### TEXTE À LIRE
Ce serait alors une sorte de réédition à l'envers du renversement de 1979.
Parmi les très nombreuses choses que, malheureusement, nous ignorons de la situation
en Iran, il y en a une qui peut prendre une importance décisive : qu'est-il resté du
mouvement révolutionnaire de 1979 dans la mémoire collective des travailleurs ?
Bien sûr, 1979, c'est loin dans le temps, c'est même toute une génération. Mais
l'expérience collective profonde d'une classe opprimée se transmet parfois par delà les
générations. En 1979, la classe ouvrière était pleinement actrice du soulèvement populaire
qui a renversé le Shah. Il n'était écrit nulle part que les religieux en prennent le contrôle
politique.
La classe ouvrière, qui avait des traditions de lutte et d'organisation, a été combative et
courageuse durant ces événements. Elle n'a pas manqué de détermination pour aller
jusqu'au bout, jusqu'au renversement du régime détesté. Ceux qui n'ont pas été à la
hauteur, ce sont les organisations, et en particulier celles qui, de près ou de loin,
prétendaient diriger les classes populaires. Ni le Toudeh ni les Moujahedines du peuple ni
les Fedayins n'ont représenté une politique pour la classe ouvrière.
Ils auraient quand même pu représenter une politique hostile à la prise du pouvoir par les
mollahs, mais ils ne l'ont pas fait.
Il faut en conclure qu'à cette époque, la seule façon consciente de s'opposer aux mollahs
était de mener une politique représentant complètement et jusqu'au bout les intérêts de la
classe ouvrière.
Il y a des périodes historiques qui n'admettent pas les nuances, les demis ou les quarts de
mesure. Et les périodes révolutionnaires sont des périodes comme cela.
Alors, il ne s'agit pas, dans l'état actuel des choses et des connaissances que nous en
avons, de comparer la contestation actuelle à la contestation qui, à partir de 1976-1977
s'est opposée au Shah pour déboucher sur le soulèvement de 1978-1979.

Entrées du jeu de données

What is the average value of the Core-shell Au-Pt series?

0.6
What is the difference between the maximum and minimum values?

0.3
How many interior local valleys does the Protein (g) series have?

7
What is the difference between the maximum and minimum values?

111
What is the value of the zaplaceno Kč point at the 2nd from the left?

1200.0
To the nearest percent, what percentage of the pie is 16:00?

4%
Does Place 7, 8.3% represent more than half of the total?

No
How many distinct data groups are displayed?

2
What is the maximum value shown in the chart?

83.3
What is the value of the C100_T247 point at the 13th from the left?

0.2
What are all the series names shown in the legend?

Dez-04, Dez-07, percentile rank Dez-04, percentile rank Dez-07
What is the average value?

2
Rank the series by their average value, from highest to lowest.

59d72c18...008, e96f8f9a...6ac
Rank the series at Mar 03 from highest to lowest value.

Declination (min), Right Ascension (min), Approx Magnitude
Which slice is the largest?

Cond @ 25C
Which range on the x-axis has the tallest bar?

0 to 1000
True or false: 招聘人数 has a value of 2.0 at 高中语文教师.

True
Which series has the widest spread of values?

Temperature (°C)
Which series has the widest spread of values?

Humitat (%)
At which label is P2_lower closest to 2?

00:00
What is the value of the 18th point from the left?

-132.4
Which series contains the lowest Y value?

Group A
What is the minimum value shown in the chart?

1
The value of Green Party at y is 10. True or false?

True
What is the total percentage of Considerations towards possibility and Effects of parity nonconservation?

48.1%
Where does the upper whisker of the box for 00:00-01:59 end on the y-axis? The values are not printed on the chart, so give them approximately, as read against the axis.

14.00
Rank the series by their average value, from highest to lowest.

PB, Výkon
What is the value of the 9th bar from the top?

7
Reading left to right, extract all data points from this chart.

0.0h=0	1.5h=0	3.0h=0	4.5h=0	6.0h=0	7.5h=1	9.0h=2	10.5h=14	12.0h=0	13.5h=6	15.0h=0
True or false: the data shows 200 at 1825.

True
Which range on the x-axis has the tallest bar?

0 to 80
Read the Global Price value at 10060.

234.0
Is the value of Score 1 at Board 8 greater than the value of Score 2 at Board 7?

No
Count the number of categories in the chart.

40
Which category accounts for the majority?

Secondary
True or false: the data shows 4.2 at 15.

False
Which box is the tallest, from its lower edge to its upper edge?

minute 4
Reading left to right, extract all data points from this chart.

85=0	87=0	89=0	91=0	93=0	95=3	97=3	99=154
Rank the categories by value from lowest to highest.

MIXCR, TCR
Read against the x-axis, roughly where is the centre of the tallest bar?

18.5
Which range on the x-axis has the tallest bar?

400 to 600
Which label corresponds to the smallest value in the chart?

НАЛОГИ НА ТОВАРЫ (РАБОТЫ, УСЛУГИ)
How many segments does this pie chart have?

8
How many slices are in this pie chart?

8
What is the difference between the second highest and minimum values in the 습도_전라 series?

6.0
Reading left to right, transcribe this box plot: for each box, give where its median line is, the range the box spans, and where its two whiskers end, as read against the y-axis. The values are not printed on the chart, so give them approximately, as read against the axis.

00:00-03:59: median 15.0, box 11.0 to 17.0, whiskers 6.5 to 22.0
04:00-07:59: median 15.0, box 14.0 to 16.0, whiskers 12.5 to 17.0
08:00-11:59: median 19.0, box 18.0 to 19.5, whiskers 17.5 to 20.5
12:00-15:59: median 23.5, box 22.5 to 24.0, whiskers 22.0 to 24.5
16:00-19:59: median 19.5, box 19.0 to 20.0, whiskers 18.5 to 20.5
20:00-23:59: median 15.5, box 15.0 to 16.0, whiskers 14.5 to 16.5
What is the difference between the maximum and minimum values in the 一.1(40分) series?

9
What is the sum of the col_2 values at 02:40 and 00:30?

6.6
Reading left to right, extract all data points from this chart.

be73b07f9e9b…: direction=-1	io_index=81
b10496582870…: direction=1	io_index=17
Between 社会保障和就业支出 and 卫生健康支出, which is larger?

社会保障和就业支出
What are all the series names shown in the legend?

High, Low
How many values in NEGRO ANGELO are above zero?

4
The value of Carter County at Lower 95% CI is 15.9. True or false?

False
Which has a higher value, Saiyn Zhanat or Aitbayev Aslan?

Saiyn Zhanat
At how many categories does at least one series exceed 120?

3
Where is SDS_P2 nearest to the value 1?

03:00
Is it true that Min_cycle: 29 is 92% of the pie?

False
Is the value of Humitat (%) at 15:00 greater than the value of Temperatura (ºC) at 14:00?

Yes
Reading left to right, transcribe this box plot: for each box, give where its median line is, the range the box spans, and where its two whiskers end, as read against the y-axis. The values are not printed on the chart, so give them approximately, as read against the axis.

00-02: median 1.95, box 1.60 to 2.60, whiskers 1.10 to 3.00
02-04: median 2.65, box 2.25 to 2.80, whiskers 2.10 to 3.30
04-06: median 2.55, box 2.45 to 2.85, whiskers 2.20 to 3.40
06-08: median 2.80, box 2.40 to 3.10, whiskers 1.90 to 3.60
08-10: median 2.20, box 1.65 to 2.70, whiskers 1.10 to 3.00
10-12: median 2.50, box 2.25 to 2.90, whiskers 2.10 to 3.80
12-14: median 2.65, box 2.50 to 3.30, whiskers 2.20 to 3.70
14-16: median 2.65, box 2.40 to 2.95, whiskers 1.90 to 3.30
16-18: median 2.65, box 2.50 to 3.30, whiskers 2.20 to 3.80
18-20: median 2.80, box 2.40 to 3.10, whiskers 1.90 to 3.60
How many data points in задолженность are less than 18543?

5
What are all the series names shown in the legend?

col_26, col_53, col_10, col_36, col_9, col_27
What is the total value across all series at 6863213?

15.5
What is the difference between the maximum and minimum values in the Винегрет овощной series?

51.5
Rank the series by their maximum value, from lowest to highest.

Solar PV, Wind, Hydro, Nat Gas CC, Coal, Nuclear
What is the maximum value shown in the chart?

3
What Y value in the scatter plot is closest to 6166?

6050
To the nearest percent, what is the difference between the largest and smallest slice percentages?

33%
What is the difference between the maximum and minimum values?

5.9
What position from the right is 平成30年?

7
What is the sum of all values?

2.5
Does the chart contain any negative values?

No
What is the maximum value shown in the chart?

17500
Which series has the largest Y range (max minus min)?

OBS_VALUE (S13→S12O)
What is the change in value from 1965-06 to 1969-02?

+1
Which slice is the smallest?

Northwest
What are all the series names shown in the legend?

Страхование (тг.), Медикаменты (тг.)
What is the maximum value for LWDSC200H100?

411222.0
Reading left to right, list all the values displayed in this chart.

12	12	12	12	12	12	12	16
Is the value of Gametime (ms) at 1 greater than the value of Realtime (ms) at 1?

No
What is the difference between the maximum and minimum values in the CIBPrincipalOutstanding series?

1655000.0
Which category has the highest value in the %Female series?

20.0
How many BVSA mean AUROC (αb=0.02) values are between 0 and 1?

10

### CONSIGNES
**1)** Selon le texte sur la révolution iranienne de 1979, pourquoi la mémoire de ce mouvement chez les travailleurs pourrait-elle encore compter alors qu'une génération entière s'est écoulée depuis ? Répondez en une à trois phrases.
**2)** Poursuivez le texte sur la révolution iranienne de 1979 à partir de sa dernière phrase.

### RÉPONSES PAR CONSIGNE
**1)** Parce que l'expérience collective profonde d'une classe opprimée se transmet parfois par-delà les générations. Or, en 1979, la classe ouvrière avait été pleinement actrice du soulèvement populaire qui a renversé le Shah.

**2)**
Il se peut que le régime d'Ahmadinejad conserve encore des soutiens dans les couches
populaires, en tout cas dans ses démêlés avec ceux qui se prétendent « réformateurs ».
C'est cela qui permet pour le moment au gouvernement de faire face, aussi bien à la
contestation, qu'aux pressions des grandes puissances.
Mais il y a la répression, les violences policières et les arrestations, et il est difficile de
deviner dans quel sens le mouvement pourrait évoluer dans le cas d'une accentuation de
la répression. Le gouvernement peut craindre, à juste titre, que la répression, même ciblée
sur les étudiants contestataires, finisse par déclencher des réactions dans la jeunesse et
même plus largement dans les classes populaires.
Même s'il n'est pas certain que la contestation dans les milieux étudiants, la revendication
d'obtenir plus de liberté, entraîne la jeunesse des classes populaires et en particulier la
jeunesse ouvrière, c'est à cette possibilité que devraient se préparer ceux qui se placent
dans le camp de la classe ouvrière.
Et ce qu'on peut souhaiter, c'est que s'y préparent tous ceux, du monde du travail ou des
intellectuels, qui ont compris la signification de ce qui s'est passé en 1979.
Qu'ils mettent en avant des objectifs qui, au lieu de noyer les travailleurs dans la
contestation derrière la jeunesse étudiante, et surtout sous la direction du mouvement
vert, cherchent au contraire à les en séparer. Des objectifs qui reprennent des
revendications dans lesquelles la classe ouvrière se retrouve, aussi bien des
revendications matérielles, économiques que politiques.
Un simple changement de la clique au pouvoir ne changera rien pour l'écrasante majorité
des classes populaires.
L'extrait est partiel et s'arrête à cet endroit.